First of all, since this is a descriptive observational study, no statistical analysis could be carried out. Thus, no statistical significance could be extrapolated from our data.
Moreover, since the children were already undergoing an IRP, motor re-education was not standardized, which could be a confounding factor.
Lastly, no evaluation of the psychological well-being of children has been made.
Future research should try to solve these issues and cover the gap.
5. Conclusions
Our study provides preliminary evidence regarding the evaluation of early prosthetic use in children with agenesis or amputation of the upper limb.
Early prosthesization could be useful in ensuring a fast adaptation of the child to the aid, considering the disruption of movement in the early phase of prosthesis use.

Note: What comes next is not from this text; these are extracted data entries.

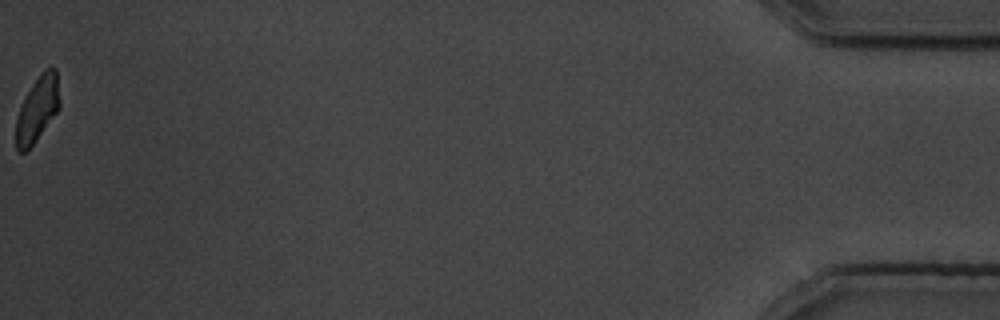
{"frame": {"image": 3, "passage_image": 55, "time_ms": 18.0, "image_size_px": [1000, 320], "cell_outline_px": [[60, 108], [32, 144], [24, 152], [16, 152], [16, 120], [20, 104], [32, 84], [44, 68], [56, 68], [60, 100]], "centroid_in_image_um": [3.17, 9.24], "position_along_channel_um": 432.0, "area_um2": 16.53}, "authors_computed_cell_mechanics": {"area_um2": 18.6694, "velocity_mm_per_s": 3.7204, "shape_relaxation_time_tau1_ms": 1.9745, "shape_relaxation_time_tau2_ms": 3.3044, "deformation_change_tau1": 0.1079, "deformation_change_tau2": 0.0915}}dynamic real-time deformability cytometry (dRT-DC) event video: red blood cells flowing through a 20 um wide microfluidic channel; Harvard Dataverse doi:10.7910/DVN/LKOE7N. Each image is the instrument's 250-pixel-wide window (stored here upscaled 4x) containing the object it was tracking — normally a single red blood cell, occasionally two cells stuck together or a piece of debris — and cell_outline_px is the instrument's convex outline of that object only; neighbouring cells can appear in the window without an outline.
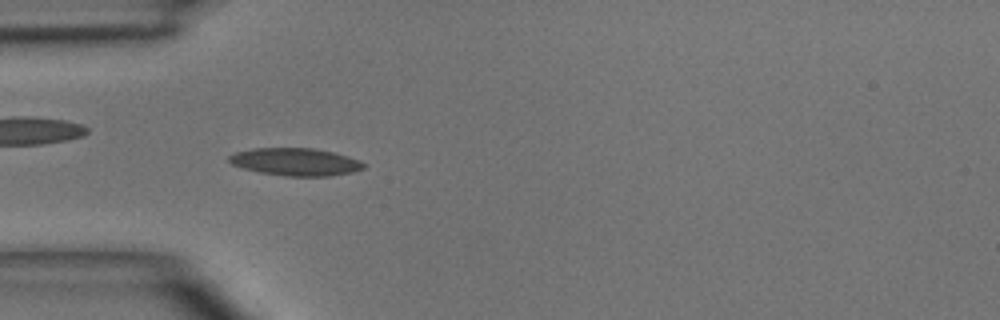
{"species": "common noctule bat (a hibernating species)", "species_latin": "Nyctalus noctula", "temperature_condition": "room temperature", "stored_images_in_passage": 4, "camera_frame_rate_fps": 3000, "um_per_image_px": 0.085, "animal": {"sex": "male", "body_mass_g": 15.6}, "frame": {"image": 1, "passage_image": 3, "time_ms": 2.333, "image_size_px": [1000, 320], "cell_outline_px": [[364, 168], [352, 172], [328, 176], [284, 176], [260, 172], [244, 168], [232, 164], [228, 160], [228, 156], [236, 152], [252, 148], [312, 148], [332, 152], [348, 156], [360, 160], [364, 164]], "centroid_in_image_um": [25.11, 13.75], "position_along_channel_um": 59.9, "area_um2": 21.5}}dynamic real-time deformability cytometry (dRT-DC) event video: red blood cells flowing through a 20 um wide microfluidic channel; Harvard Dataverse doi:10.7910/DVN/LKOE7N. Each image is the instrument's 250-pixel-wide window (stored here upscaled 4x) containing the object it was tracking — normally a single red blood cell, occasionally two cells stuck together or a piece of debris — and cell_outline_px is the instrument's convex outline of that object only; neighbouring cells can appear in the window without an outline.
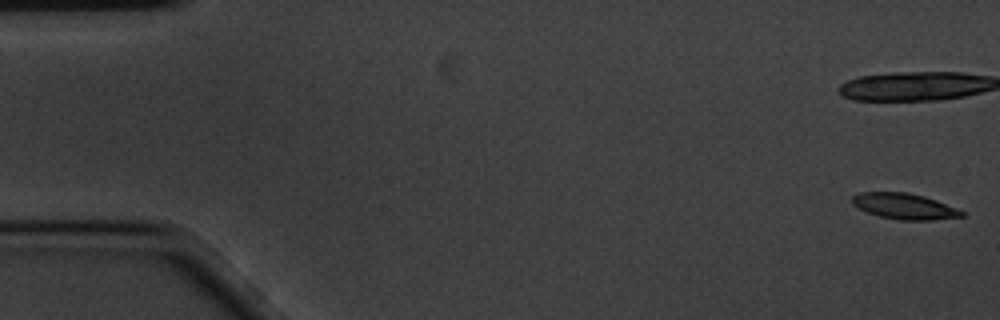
{"species": "common noctule bat (a hibernating species)", "species_latin": "Nyctalus noctula", "temperature_condition": "cold", "stored_images_in_passage": 7, "camera_frame_rate_fps": 3000, "um_per_image_px": 0.085, "animal": {"sex": "male", "body_mass_g": 20.1, "forearm_length_mm": 53.5}, "frame": {"image": 1, "passage_image": 1, "time_ms": 0.0, "image_size_px": [1000, 320], "cell_outline_px": [[964, 216], [932, 220], [900, 220], [880, 216], [868, 212], [852, 204], [852, 196], [860, 192], [908, 192], [924, 196], [936, 200], [956, 208], [964, 212]], "centroid_in_image_um": [76.87, 17.52], "position_along_channel_um": 8.1, "area_um2": 16.36}}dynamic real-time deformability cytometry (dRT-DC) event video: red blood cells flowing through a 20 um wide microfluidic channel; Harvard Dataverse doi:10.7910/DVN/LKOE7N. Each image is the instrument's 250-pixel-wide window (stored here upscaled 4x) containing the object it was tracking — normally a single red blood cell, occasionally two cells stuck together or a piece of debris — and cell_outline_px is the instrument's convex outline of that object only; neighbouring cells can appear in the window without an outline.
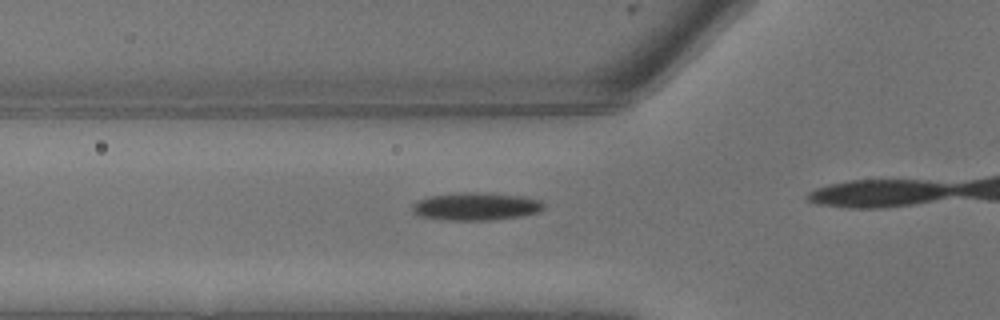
{"species": "common noctule bat (a hibernating species)", "species_latin": "Nyctalus noctula", "temperature_condition": "warm", "stored_images_in_passage": 8, "camera_frame_rate_fps": 3000, "um_per_image_px": 0.085, "animal": {"sex": "male", "body_mass_g": 13.3}, "frame": {"image": 1, "passage_image": 6, "time_ms": 1.667, "image_size_px": [1000, 320], "cell_outline_px": [[544, 208], [540, 212], [524, 216], [492, 220], [444, 220], [420, 216], [412, 212], [412, 204], [428, 196], [460, 192], [476, 192], [524, 196], [540, 200], [544, 204]], "centroid_in_image_um": [40.48, 17.55], "position_along_channel_um": 85.3, "area_um2": 21.5}}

A multidisciplinary approach involving medical specialists and PT is essential. This professional synergy is crucial in order to guarantee comprehensive support to both children and their families, identify the most appropriate prosthesis, propose appropriate motor treatments, and outline an optimal psychological pathway that favors adaptation and learning to use the prosthesis. Such an intervention accelerates and facilitates the development of motor strategies necessary to allow the child to accept and make the most of the prosthesis, resulting in an improved quality of life, increased autonomy in activities of daily living, and promotion of social integration with peers.